“Elogiar al uno por ciento: ¿tan buena es la desigualdad para la economía?”
Parafraseando
a Mark Twain, todo el mundo se queja de la desigualdad, pero nadie hace nada
por remediarla
Por
Michael Hudson
En SinPermiso
–public. 24/9/16
Lo que hace la gente
es utilizar el término «desigualdad» como punto de partida para proferir sus
propias opiniones sobre cómo edificar una sociedad más próspera y al mismo
tiempo más igualitaria. El cariz de dichas opiniones dependerá en gran medida
de si ven al uno por ciento como un agente innovador, ingenioso y creativo, que
crea riqueza e impulsa con ello al resto de la sociedad, o si, tal y como han
descrito los grandes economistas clásicos, el estrato más rico de la población
está más bien constituido por rentistas, que obtienen sus ingresos y
riquezas del 99 por ciento en calidad de propietarios ociosos,
monopolistas y banqueros rapaces.

→ Datos:
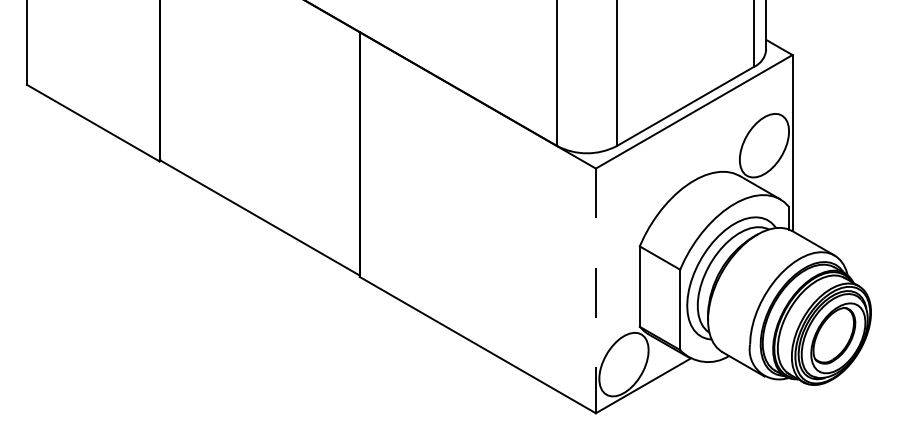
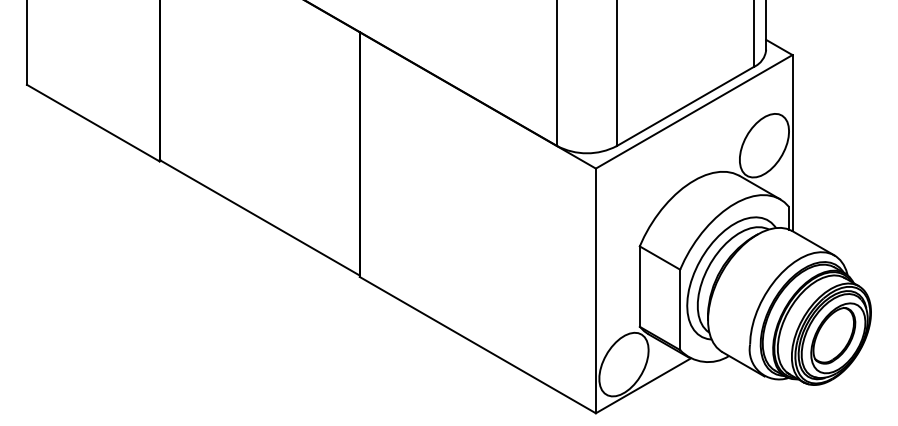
line at (595, 291): dashed -> solid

→ Completa lo siguiente:
1. Según el fragmento sobre la desigualdad, ¿en calidad de qué obtienen los rentistas sus ingresos y riquezas del 99 por ciento? Enumera todas las figuras que menciona.
2. Prosigue el fragmento sobre la desigualdad a partir de su última oración.

→ Respuestas en orden:
1. propietarios ociosos, monopolistas, banqueros rapaces

2.
Las
estadísticas económicas muestran con imparcialidad las tendencias de la
desigualdad en el mundo. Tras alcanzar su punto álgido en 1920, las reformas de
la Gran Depresión contribuyeron a que la distribución de la renta fuera más
equitativa y estable hasta 1980.[1]
Entonces, a la luz del thatcherismo en Inglaterra y de la reaganomía en los
Estados Unidos, la desigualdad empezó a dispararse. Y se disparó aún más por
efecto del sector financiero (especialmente cuando los tipos de interés se
retrajeron del pico del 20 por ciento en 1980, propiciando con ello el mayor
auge de la historia del mercado de bonos). Los bienes inmuebles y la industria
fueron a la sazón objeto de una financiarización, es decir, de un
apalancamiento de la deuda.
La
desigualdad aumentó de forma constante hasta el colapso financiero global de
2008. Desde entonces, puesto que se rescató a los banqueros y a los titulares
de bonos en vez de a la economía, el uno por ciento con mayores ingresos ha
tomado sobradamente la delantera al porcentaje restante. Entretanto, el 25 por
ciento con ingresos más bajos ha sido testigo de un grave deterioro de su
patrimonio neto y de sus ingresos relativos.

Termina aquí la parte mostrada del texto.